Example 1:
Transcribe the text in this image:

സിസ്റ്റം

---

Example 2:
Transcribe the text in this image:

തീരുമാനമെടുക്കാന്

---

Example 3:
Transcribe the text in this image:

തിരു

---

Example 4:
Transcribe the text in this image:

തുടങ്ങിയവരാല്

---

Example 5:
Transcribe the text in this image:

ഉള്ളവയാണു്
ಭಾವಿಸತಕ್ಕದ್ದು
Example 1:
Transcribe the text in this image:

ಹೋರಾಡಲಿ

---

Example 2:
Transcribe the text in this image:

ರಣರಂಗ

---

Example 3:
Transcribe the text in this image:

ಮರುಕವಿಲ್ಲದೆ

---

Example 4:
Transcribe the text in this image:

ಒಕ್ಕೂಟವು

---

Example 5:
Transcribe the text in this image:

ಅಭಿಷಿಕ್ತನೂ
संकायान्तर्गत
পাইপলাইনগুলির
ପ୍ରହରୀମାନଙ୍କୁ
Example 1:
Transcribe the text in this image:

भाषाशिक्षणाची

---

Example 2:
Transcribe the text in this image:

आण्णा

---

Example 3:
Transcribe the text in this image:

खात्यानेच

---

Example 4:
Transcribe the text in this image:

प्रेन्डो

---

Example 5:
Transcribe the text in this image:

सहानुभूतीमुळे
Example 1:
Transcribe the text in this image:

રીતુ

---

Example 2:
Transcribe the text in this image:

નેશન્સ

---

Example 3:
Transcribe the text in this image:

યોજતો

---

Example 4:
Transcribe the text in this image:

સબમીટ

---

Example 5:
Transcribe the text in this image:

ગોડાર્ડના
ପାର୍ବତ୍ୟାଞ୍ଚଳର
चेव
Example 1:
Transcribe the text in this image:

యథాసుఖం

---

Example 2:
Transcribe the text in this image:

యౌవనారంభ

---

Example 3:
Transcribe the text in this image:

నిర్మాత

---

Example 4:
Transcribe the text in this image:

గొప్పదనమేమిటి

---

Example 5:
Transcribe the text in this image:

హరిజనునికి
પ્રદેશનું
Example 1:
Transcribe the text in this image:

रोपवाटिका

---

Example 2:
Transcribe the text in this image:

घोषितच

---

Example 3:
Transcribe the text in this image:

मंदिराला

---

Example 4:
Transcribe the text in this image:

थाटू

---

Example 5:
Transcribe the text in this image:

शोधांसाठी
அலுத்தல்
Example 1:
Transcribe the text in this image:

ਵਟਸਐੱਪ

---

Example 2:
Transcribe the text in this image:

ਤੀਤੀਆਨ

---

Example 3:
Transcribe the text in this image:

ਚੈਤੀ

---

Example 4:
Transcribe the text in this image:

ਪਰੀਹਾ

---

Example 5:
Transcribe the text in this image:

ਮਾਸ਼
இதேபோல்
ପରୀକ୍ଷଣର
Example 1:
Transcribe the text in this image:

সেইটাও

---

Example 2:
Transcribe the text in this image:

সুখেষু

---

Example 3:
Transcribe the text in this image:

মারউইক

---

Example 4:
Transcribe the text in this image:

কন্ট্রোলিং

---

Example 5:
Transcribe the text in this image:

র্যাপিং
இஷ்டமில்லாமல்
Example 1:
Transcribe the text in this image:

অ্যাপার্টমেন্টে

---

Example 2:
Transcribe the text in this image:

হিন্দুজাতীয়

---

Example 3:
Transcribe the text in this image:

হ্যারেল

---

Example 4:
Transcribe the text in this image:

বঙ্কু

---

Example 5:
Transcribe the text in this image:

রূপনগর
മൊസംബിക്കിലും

============================================================

## Directions for this task
Output the material verbatim, including every line.

## Exercise result
Example 1:
Transcribe the text in this image:

സിസ്റ്റം

---

Example 2:
Transcribe the text in this image:

തീരുമാനമെടുക്കാന്

---

Example 3:
Transcribe the text in this image:

തിരു

---

Example 4:
Transcribe the text in this image:

തുടങ്ങിയവരാല്

---

Example 5:
Transcribe the text in this image:

ഉള്ളവയാണു്
ಭಾವಿಸತಕ್ಕದ್ದು
Example 1:
Transcribe the text in this image:

ಹೋರಾಡಲಿ

---

Example 2:
Transcribe the text in this image:

ರಣರಂಗ

---

Example 3:
Transcribe the text in this image:

ಮರುಕವಿಲ್ಲದೆ

---

Example 4:
Transcribe the text in this image:

ಒಕ್ಕೂಟವು

---

Example 5:
Transcribe the text in this image:

ಅಭಿಷಿಕ್ತನೂ
संकायान्तर्गत
পাইপলাইনগুলির
ପ୍ରହରୀମାନଙ୍କୁ
Example 1:
Transcribe the text in this image:

भाषाशिक्षणाची

---

Example 2:
Transcribe the text in this image:

आण्णा

---

Example 3:
Transcribe the text in this image:

खात्यानेच

---

Example 4:
Transcribe the text in this image:

प्रेन्डो

---

Example 5:
Transcribe the text in this image:

सहानुभूतीमुळे
Example 1:
Transcribe the text in this image:

રીતુ

---

Example 2:
Transcribe the text in this image:

નેશન્સ

---

Example 3:
Transcribe the text in this image:

યોજતો

---

Example 4:
Transcribe the text in this image:

સબમીટ

---

Example 5:
Transcribe the text in this image:

ગોડાર્ડના
ପାର୍ବତ୍ୟାଞ୍ଚଳର
चेव
Example 1:
Transcribe the text in this image:

యథాసుఖం

---

Example 2:
Transcribe the text in this image:

యౌవనారంభ

---

Example 3:
Transcribe the text in this image:

నిర్మాత

---

Example 4:
Transcribe the text in this image:

గొప్పదనమేమిటి

---

Example 5:
Transcribe the text in this image:

హరిజనునికి
પ્રદેશનું
Example 1:
Transcribe the text in this image:

रोपवाटिका

---

Example 2:
Transcribe the text in this image:

घोषितच

---

Example 3:
Transcribe the text in this image:

मंदिराला

---

Example 4:
Transcribe the text in this image:

थाटू

---

Example 5:
Transcribe the text in this image:

शोधांसाठी
அலுத்தல்
Example 1:
Transcribe the text in this image:

ਵਟਸਐੱਪ

---

Example 2:
Transcribe the text in this image:

ਤੀਤੀਆਨ

---

Example 3:
Transcribe the text in this image:

ਚੈਤੀ

---

Example 4:
Transcribe the text in this image:

ਪਰੀਹਾ

---

Example 5:
Transcribe the text in this image:

ਮਾਸ਼
இதேபோல்
ପରୀକ୍ଷଣର
Example 1:
Transcribe the text in this image:

সেইটাও

---

Example 2:
Transcribe the text in this image:

সুখেষু

---

Example 3:
Transcribe the text in this image:

মারউইক

---

Example 4:
Transcribe the text in this image:

কন্ট্রোলিং

---

Example 5:
Transcribe the text in this image:

র্যাপিং
இஷ்டமில்லாமல்
Example 1:
Transcribe the text in this image:

অ্যাপার্টমেন্টে

---

Example 2:
Transcribe the text in this image:

হিন্দুজাতীয়

---

Example 3:
Transcribe the text in this image:

হ্যারেল

---

Example 4:
Transcribe the text in this image:

বঙ্কু

---

Example 5:
Transcribe the text in this image:

রূপনগর
മൊസംബിക്കിലും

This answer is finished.